- Material

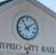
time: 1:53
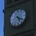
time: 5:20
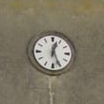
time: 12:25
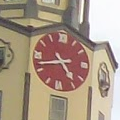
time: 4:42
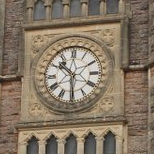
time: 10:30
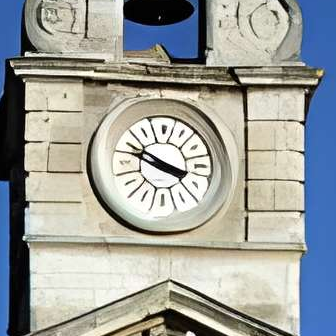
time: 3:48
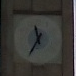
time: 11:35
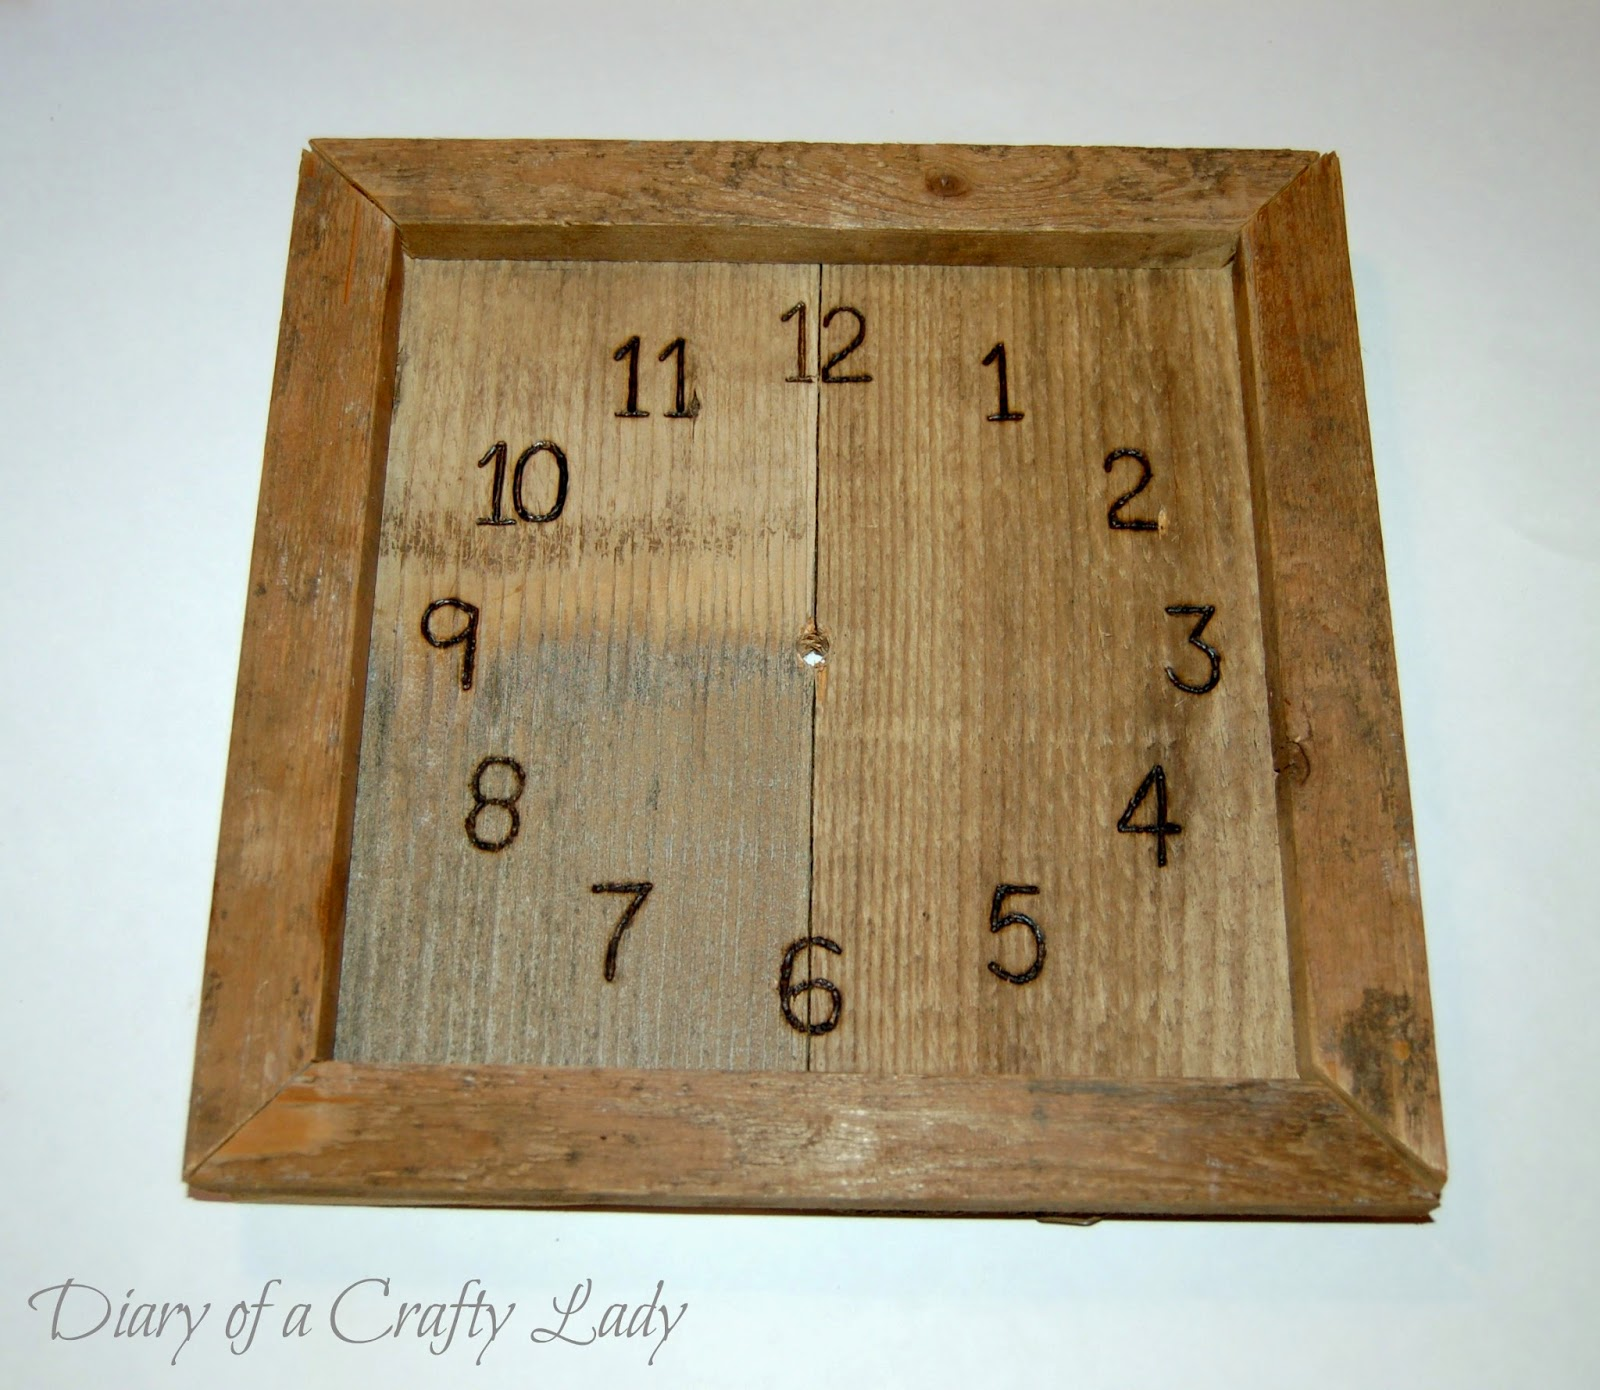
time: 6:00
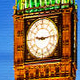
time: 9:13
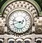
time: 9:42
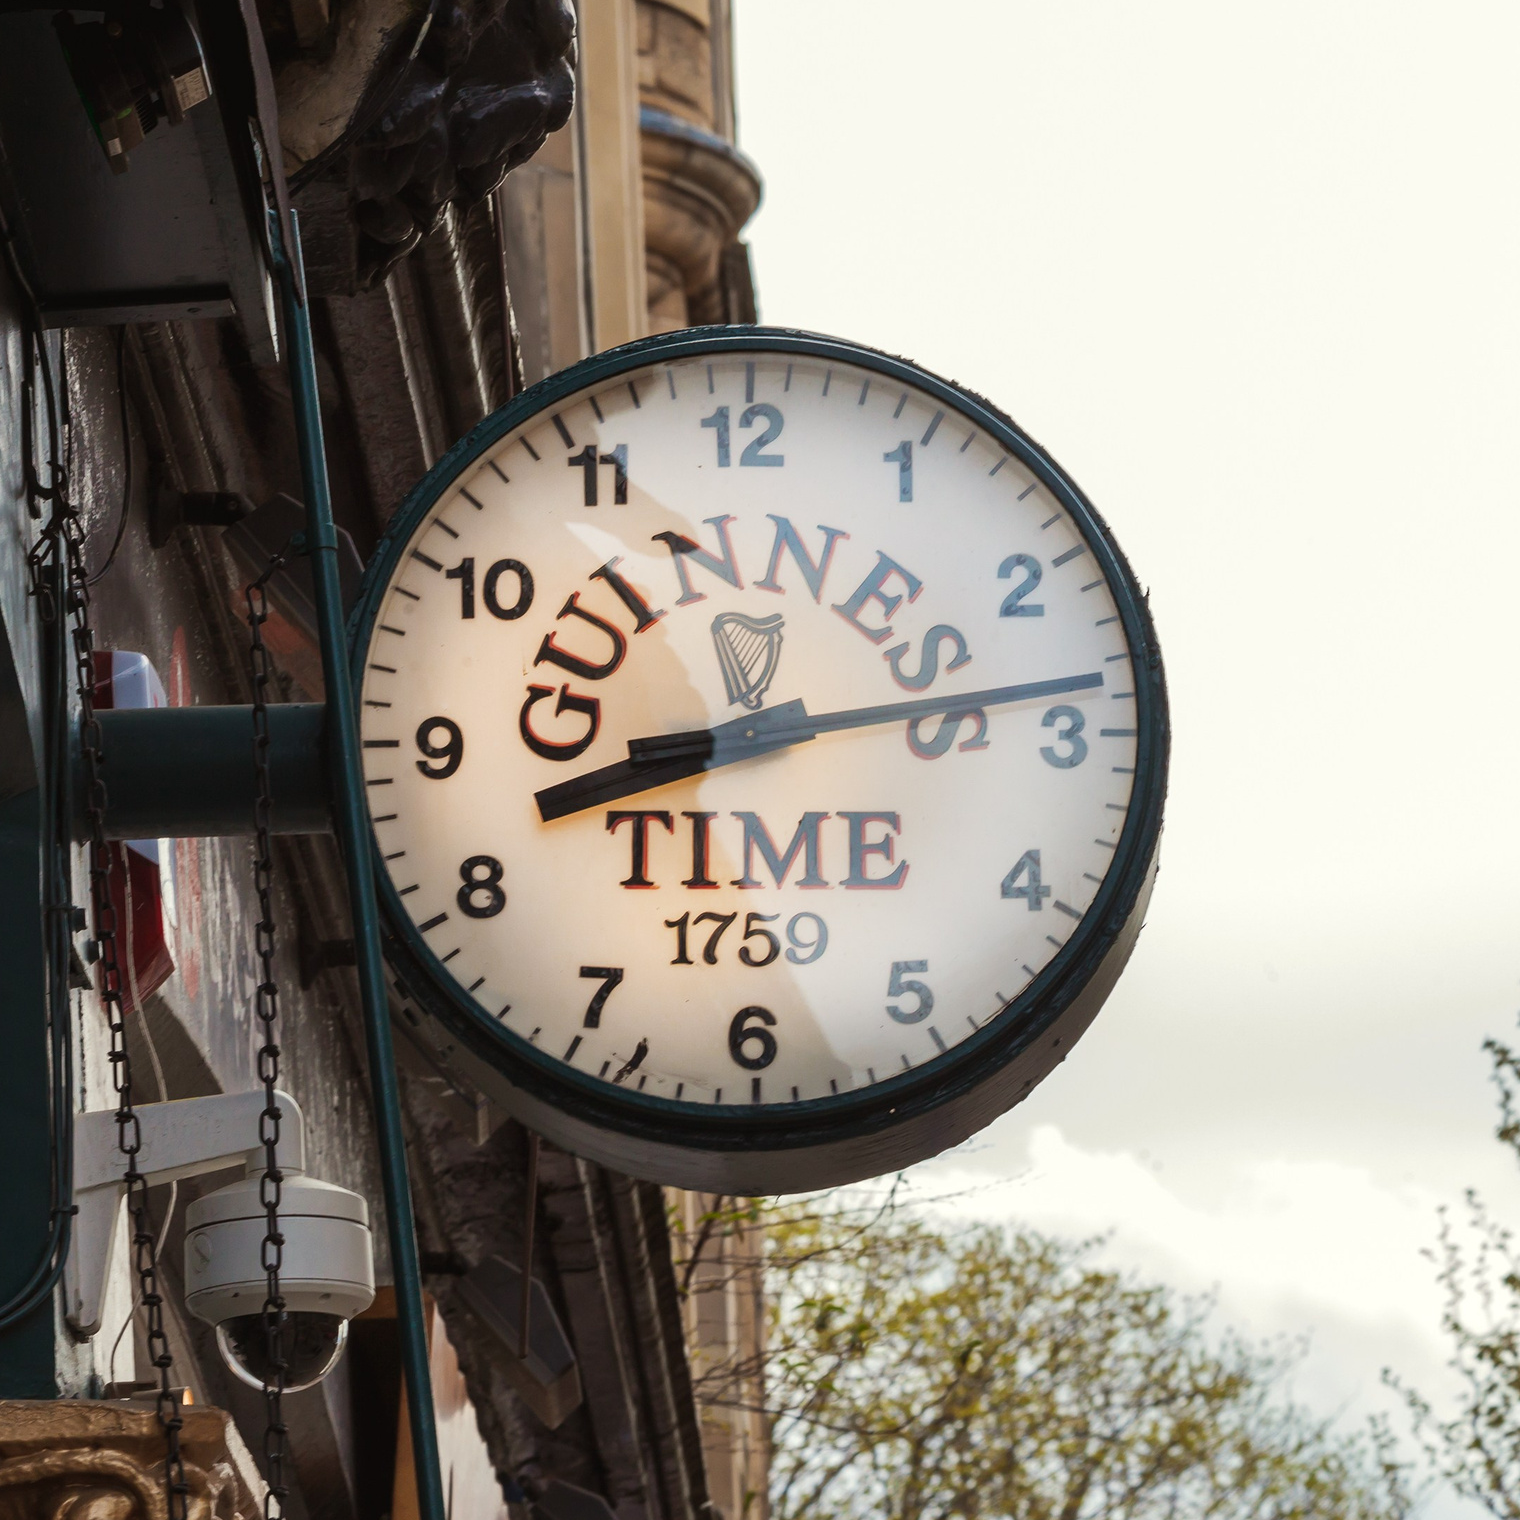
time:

- The request
Could you turn the rows above into a Markdown table with the columns "No." and "Line," numbering each line and skipping blank ones? Leave the pictures out of it.

- Exercise output
| No. | Line |
|---|---|
| 1 | time: 1:53 |
| 2 | time: 5:20 |
| 3 | time: 12:25 |
| 4 | time: 4:42 |
| 5 | time: 10:30 |
| 6 | time: 3:48 |
| 7 | time: 11:35 |
| 8 | time: 6:00 |
| 9 | time: 9:13 |
| 10 | time: 9:42 |
| 11 | time: |